WRITTEN REQUEST: Reproduce every line of the records below, unchanged and in the same order.

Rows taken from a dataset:
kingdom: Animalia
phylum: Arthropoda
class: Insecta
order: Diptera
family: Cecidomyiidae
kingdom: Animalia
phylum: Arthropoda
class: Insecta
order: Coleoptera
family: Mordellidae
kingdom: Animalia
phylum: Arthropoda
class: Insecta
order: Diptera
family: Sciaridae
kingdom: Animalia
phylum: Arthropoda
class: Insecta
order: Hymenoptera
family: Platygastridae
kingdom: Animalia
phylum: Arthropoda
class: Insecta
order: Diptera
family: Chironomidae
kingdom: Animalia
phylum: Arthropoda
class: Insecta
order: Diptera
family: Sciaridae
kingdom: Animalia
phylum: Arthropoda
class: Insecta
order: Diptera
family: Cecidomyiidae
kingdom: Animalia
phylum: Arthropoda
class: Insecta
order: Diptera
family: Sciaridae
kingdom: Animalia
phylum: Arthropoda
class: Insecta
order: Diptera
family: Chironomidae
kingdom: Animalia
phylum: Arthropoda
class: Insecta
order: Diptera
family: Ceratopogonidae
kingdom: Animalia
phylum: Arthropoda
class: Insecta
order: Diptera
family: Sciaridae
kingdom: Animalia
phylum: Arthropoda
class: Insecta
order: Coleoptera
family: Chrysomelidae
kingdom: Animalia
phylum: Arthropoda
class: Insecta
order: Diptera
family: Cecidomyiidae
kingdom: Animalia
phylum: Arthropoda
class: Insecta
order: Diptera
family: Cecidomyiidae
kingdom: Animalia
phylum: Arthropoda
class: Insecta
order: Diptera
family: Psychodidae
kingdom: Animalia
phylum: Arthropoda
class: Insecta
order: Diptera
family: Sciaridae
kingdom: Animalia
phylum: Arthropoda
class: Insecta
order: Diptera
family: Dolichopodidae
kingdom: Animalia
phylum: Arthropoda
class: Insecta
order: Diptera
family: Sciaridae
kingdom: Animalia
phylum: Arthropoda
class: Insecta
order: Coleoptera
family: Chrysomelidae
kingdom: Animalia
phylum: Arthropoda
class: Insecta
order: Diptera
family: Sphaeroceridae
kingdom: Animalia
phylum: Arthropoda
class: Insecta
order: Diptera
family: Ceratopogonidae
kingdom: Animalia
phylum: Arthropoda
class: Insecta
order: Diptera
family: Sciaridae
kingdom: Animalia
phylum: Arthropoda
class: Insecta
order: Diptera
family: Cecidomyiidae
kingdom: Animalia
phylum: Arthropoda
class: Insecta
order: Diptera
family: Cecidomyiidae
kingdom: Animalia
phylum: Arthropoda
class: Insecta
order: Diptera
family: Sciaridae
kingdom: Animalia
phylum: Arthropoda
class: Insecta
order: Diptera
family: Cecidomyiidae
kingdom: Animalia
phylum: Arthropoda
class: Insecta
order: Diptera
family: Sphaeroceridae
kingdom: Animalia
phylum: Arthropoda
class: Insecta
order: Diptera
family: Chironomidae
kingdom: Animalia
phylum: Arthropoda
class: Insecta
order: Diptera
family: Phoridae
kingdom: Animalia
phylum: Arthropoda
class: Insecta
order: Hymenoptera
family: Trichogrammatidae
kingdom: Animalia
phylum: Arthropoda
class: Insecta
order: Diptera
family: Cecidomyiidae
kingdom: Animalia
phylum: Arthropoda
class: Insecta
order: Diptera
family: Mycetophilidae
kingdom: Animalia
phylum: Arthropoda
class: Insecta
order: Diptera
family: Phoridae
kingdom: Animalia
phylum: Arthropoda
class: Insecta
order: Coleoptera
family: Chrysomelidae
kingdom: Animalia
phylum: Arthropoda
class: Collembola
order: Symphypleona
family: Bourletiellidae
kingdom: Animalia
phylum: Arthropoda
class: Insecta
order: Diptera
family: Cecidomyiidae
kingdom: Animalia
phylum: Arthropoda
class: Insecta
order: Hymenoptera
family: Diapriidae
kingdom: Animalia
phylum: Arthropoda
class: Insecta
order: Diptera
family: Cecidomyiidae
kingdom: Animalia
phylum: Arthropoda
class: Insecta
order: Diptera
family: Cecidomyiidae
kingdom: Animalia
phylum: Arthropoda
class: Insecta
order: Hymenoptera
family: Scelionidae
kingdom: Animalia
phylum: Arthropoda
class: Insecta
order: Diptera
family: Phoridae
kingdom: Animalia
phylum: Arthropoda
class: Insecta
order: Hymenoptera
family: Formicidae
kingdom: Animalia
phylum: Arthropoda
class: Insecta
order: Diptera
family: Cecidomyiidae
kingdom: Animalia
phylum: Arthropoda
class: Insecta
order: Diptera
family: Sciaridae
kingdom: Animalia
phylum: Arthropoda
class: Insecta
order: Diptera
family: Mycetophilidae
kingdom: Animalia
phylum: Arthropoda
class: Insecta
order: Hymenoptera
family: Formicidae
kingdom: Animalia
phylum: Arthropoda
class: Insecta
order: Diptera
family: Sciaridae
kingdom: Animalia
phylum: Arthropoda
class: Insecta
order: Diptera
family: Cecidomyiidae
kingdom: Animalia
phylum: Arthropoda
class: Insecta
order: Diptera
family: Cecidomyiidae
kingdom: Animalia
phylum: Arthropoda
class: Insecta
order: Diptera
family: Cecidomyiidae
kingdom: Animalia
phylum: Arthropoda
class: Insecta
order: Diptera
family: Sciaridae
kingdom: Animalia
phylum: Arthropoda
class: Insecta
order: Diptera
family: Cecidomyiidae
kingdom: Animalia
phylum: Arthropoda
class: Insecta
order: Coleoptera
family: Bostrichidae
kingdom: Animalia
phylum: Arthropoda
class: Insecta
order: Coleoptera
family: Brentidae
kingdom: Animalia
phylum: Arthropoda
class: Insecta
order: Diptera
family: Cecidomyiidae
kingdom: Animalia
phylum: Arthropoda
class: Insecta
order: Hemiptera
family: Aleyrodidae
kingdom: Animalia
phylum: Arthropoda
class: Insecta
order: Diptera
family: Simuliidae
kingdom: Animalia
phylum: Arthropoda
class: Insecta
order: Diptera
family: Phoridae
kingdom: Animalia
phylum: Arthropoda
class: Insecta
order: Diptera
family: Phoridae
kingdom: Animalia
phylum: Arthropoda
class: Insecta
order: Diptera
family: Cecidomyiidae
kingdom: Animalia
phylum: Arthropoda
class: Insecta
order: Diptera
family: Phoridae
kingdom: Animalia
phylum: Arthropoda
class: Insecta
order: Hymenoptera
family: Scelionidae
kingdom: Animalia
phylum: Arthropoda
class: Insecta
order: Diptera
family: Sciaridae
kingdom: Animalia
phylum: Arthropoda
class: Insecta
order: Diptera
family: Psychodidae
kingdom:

RESPONSE TO THE TASK:
kingdom: Animalia
phylum: Arthropoda
class: Insecta
order: Diptera
family: Cecidomyiidae
kingdom: Animalia
phylum: Arthropoda
class: Insecta
order: Coleoptera
family: Mordellidae
kingdom: Animalia
phylum: Arthropoda
class: Insecta
order: Diptera
family: Sciaridae
kingdom: Animalia
phylum: Arthropoda
class: Insecta
order: Hymenoptera
family: Platygastridae
kingdom: Animalia
phylum: Arthropoda
class: Insecta
order: Diptera
family: Chironomidae
kingdom: Animalia
phylum: Arthropoda
class: Insecta
order: Diptera
family: Sciaridae
kingdom: Animalia
phylum: Arthropoda
class: Insecta
order: Diptera
family: Cecidomyiidae
kingdom: Animalia
phylum: Arthropoda
class: Insecta
order: Diptera
family: Sciaridae
kingdom: Animalia
phylum: Arthropoda
class: Insecta
order: Diptera
family: Chironomidae
kingdom: Animalia
phylum: Arthropoda
class: Insecta
order: Diptera
family: Ceratopogonidae
kingdom: Animalia
phylum: Arthropoda
class: Insecta
order: Diptera
family: Sciaridae
kingdom: Animalia
phylum: Arthropoda
class: Insecta
order: Coleoptera
family: Chrysomelidae
kingdom: Animalia
phylum: Arthropoda
class: Insecta
order: Diptera
family: Cecidomyiidae
kingdom: Animalia
phylum: Arthropoda
class: Insecta
order: Diptera
family: Cecidomyiidae
kingdom: Animalia
phylum: Arthropoda
class: Insecta
order: Diptera
family: Psychodidae
kingdom: Animalia
phylum: Arthropoda
class: Insecta
order: Diptera
family: Sciaridae
kingdom: Animalia
phylum: Arthropoda
class: Insecta
order: Diptera
family: Dolichopodidae
kingdom: Animalia
phylum: Arthropoda
class: Insecta
order: Diptera
family: Sciaridae
kingdom: Animalia
phylum: Arthropoda
class: Insecta
order: Coleoptera
family: Chrysomelidae
kingdom: Animalia
phylum: Arthropoda
class: Insecta
order: Diptera
family: Sphaeroceridae
kingdom: Animalia
phylum: Arthropoda
class: Insecta
order: Diptera
family: Ceratopogonidae
kingdom: Animalia
phylum: Arthropoda
class: Insecta
order: Diptera
family: Sciaridae
kingdom: Animalia
phylum: Arthropoda
class: Insecta
order: Diptera
family: Cecidomyiidae
kingdom: Animalia
phylum: Arthropoda
class: Insecta
order: Diptera
family: Cecidomyiidae
kingdom: Animalia
phylum: Arthropoda
class: Insecta
order: Diptera
family: Sciaridae
kingdom: Animalia
phylum: Arthropoda
class: Insecta
order: Diptera
family: Cecidomyiidae
kingdom: Animalia
phylum: Arthropoda
class: Insecta
order: Diptera
family: Sphaeroceridae
kingdom: Animalia
phylum: Arthropoda
class: Insecta
order: Diptera
family: Chironomidae
kingdom: Animalia
phylum: Arthropoda
class: Insecta
order: Diptera
family: Phoridae
kingdom: Animalia
phylum: Arthropoda
class: Insecta
order: Hymenoptera
family: Trichogrammatidae
kingdom: Animalia
phylum: Arthropoda
class: Insecta
order: Diptera
family: Cecidomyiidae
kingdom: Animalia
phylum: Arthropoda
class: Insecta
order: Diptera
family: Mycetophilidae
kingdom: Animalia
phylum: Arthropoda
class: Insecta
order: Diptera
family: Phoridae
kingdom: Animalia
phylum: Arthropoda
class: Insecta
order: Coleoptera
family: Chrysomelidae
kingdom: Animalia
phylum: Arthropoda
class: Collembola
order: Symphypleona
family: Bourletiellidae
kingdom: Animalia
phylum: Arthropoda
class: Insecta
order: Diptera
family: Cecidomyiidae
kingdom: Animalia
phylum: Arthropoda
class: Insecta
order: Hymenoptera
family: Diapriidae
kingdom: Animalia
phylum: Arthropoda
class: Insecta
order: Diptera
family: Cecidomyiidae
kingdom: Animalia
phylum: Arthropoda
class: Insecta
order: Diptera
family: Cecidomyiidae
kingdom: Animalia
phylum: Arthropoda
class: Insecta
order: Hymenoptera
family: Scelionidae
kingdom: Animalia
phylum: Arthropoda
class: Insecta
order: Diptera
family: Phoridae
kingdom: Animalia
phylum: Arthropoda
class: Insecta
order: Hymenoptera
family: Formicidae
kingdom: Animalia
phylum: Arthropoda
class: Insecta
order: Diptera
family: Cecidomyiidae
kingdom: Animalia
phylum: Arthropoda
class: Insecta
order: Diptera
family: Sciaridae
kingdom: Animalia
phylum: Arthropoda
class: Insecta
order: Diptera
family: Mycetophilidae
kingdom: Animalia
phylum: Arthropoda
class: Insecta
order: Hymenoptera
family: Formicidae
kingdom: Animalia
phylum: Arthropoda
class: Insecta
order: Diptera
family: Sciaridae
kingdom: Animalia
phylum: Arthropoda
class: Insecta
order: Diptera
family: Cecidomyiidae
kingdom: Animalia
phylum: Arthropoda
class: Insecta
order: Diptera
family: Cecidomyiidae
kingdom: Animalia
phylum: Arthropoda
class: Insecta
order: Diptera
family: Cecidomyiidae
kingdom: Animalia
phylum: Arthropoda
class: Insecta
order: Diptera
family: Sciaridae
kingdom: Animalia
phylum: Arthropoda
class: Insecta
order: Diptera
family: Cecidomyiidae
kingdom: Animalia
phylum: Arthropoda
class: Insecta
order: Coleoptera
family: Bostrichidae
kingdom: Animalia
phylum: Arthropoda
class: Insecta
order: Coleoptera
family: Brentidae
kingdom: Animalia
phylum: Arthropoda
class: Insecta
order: Diptera
family: Cecidomyiidae
kingdom: Animalia
phylum: Arthropoda
class: Insecta
order: Hemiptera
family: Aleyrodidae
kingdom: Animalia
phylum: Arthropoda
class: Insecta
order: Diptera
family: Simuliidae
kingdom: Animalia
phylum: Arthropoda
class: Insecta
order: Diptera
family: Phoridae
kingdom: Animalia
phylum: Arthropoda
class: Insecta
order: Diptera
family: Phoridae
kingdom: Animalia
phylum: Arthropoda
class: Insecta
order: Diptera
family: Cecidomyiidae
kingdom: Animalia
phylum: Arthropoda
class: Insecta
order: Diptera
family: Phoridae
kingdom: Animalia
phylum: Arthropoda
class: Insecta
order: Hymenoptera
family: Scelionidae
kingdom: Animalia
phylum: Arthropoda
class: Insecta
order: Diptera
family: Sciaridae
kingdom: Animalia
phylum: Arthropoda
class: Insecta
order: Diptera
family: Psychodidae
kingdom:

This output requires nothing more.